Result of the Meteorological Observations Made at the Japanese Meteorological Station in Nanking; Chee-Foo; Kushunkotan (Korsakovsk); Hangchow; and Mukden.
Publisher: Japan: The Central Meteorological Observatory, 1804, 1805.
5 Separate Issues - Original Condition in Publisher's Printed Wrappers!
Detailed compilation of data tables on meteorological observations performed at the Japanese Meteorological Observatory in Chinese towns of Nanking (Nanjing), Chefoo (Yantai), Kushunkotan (Korsakovsk), Hangchow (Hangzhou), and Mukden in the years 1804 and 1805, printed in five separate issues.
This is a set of 5 complete issues of the Japanese Meteorological Observations in China. Large quarto, measuring 30cm x 22cm.Altogether 53 pages, filled with data tables. Text is in English and Japanese. Issues are complete and in original publisher's printed wrappers, titled to front. National Physical Laboratory stamps to front wrappers, small chips and tear to wrappers and some pages, otherwise a good reading material with complete text.

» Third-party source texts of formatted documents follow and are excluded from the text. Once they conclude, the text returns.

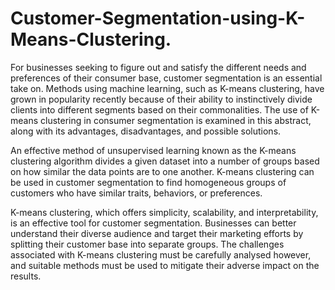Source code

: # Customer-Segmentation-using-K-Means-Clustering.


For businesses seeking to figure out and satisfy the different needs and preferences of their consumer base, customer segmentation is an essential take on. Methods using machine learning, such as K-means clustering, have grown in popularity recently because of their ability to instinctively divide clients into different segments based on their commonalities. The use of K-means clustering in consumer segmentation is examined in this abstract, along with its advantages, disadvantages, and possible solutions.

An effective method of unsupervised learning known as the K-means clustering algorithm divides a given dataset into a number of groups based on how similar the data points are to one another. K-means clustering can be used in customer segmentation to find homogeneous groups of customers who have similar traits, behaviors, or preferences.


K-means clustering, which offers simplicity, scalability, and interpretability, is an effective tool for customer segmentation. Businesses can better understand their diverse audience and target their marketing efforts by splitting their customer base into separate groups. The challenges associated with K-means clustering must be carefully analysed however, and suitable methods must be used to mitigate their adverse impact on the results.
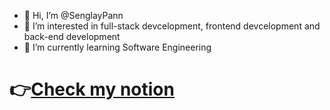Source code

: - 👋 Hi, I’m @SenglayPann
- 👀 I’m interested in full-stack devcelopment, frontend devcelopment and back-end development
- 🌱 I’m currently learning Software Engineering
# 👉[Check my notion]([https://example.com](https://www.notion.so/My-Journey-To-Become-A-Professional-Full-Stack-Developer-eaa290e9abb844038d619013d32e657b))

<!---
SenglayPann/SenglayPann is a ✨ special ✨ repository because its `README.md` (this file) appears on your GitHub profile.
You can click the Preview link to take a look at your changes.
--->
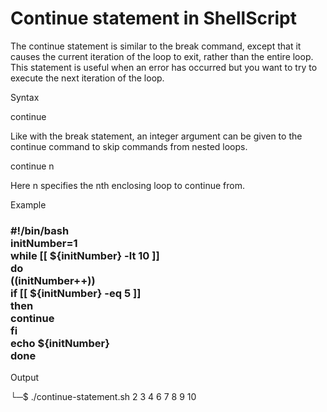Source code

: <h1>Continue statement in ShellScript
</h1>

<p>


The continue statement is similar to the break command, except that it causes the current iteration of the loop to exit, rather than the entire loop. This statement is useful when an error has occurred but you want to try to execute the next iteration of the loop.<br>

Syntax<br>

continue<br>

Like with the break statement, an integer argument can be given to the continue command to skip commands from nested loops.<br>

continue n<br>

Here n specifies the nth enclosing loop to continue from.<br>

Example
<h3>
#!/bin/bash<br>
initNumber=1<br>
while [[ ${initNumber} -lt 10 ]]<br>
do<br>
    ((initNumber++))<br>
    if [[ ${initNumber} -eq 5 ]]<br>
    then<br>
        continue<br>
    fi<br>
    echo ${initNumber}<br>
done</h3>

Output

└─$ ./continue-statement.sh
2
3
4
6
7
8
9
10
</p>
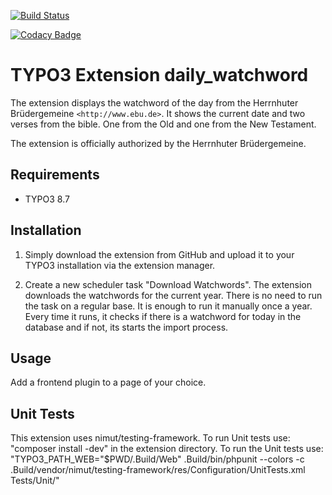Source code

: [![Build Status](https://travis-ci.org/tritum/daily_watchword.svg?branch=master)](https://travis-ci.org/tritum/daily_watchword)

[![Codacy Badge](https://api.codacy.com/project/badge/Grade/daa5737f330d463db690578bcd1e9a32)](https://www.codacy.com/app/tritum/daily_watchword?utm_source=github.com&amp;utm_medium=referral&amp;utm_content=tritum/daily_watchword&amp;utm_campaign=Badge_Grade)

TYPO3 Extension daily_watchword
===============================

The extension displays the watchword of the day from the Herrnhuter Brüdergemeine `<http://www.ebu.de>`.
It shows the current date and two verses from the bible. One from the Old and one from the New Testament.

The extension is officially authorized by the Herrnhuter Brüdergemeine.

Requirements
------------

- TYPO3 8.7

Installation
------------

1) Simply download the extension from GitHub and upload it to your TYPO3 installation via the extension manager.

2) Create a new scheduler task "Download Watchwords". The extension downloads the watchwords for the current year.
There is no need to run the task on a regular base. It is enough to run it manually once a year. Every time it runs,
it checks if there is a watchword for today in the database and if not, its starts the import process.

Usage
-----

Add a frontend plugin to a page of your choice.

Unit Tests
----------

This extension uses nimut/testing-framework.
To run Unit tests use: "composer install -dev" in the extension directory. To run the Unit tests use:
"TYPO3_PATH_WEB="$PWD/.Build/Web" .Build/bin/phpunit --colors -c .Build/vendor/nimut/testing-framework/res/Configuration/UnitTests.xml Tests/Unit/"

Nanjing (Nanking) is the capital of China's Jiangsu Province, and a city with a prominent place in Chinese history and culture. Nanjing served as the capital of China during several historical periods and is listed as
one of the Four Great Ancient Capitals of China. Nanjing was the capital of the Republic of China before the Chinese Civil War in 1949. Located in the lower Yangtze River drainage basin and Yangtze River Delta economic zone, Nanjing has always been one of China's most important cities.
Chefoo, now called Yantai, was opened as a treaty port by the British in 1862. It was a summer station for the U.S. Asiatic fleet between the world wars. The waterfront, an atrraction for sailors on liberty, was once called the Brighton of China. Chefoo is known to foreigners as the site of the Chefoo School of the China Inland Mission, established in 1889 by the mission, under James Hudson Taylor. A Christian boarding school with a curriculum based on the British system, it provided education to the children of missionaries and the business and diplomatic communities.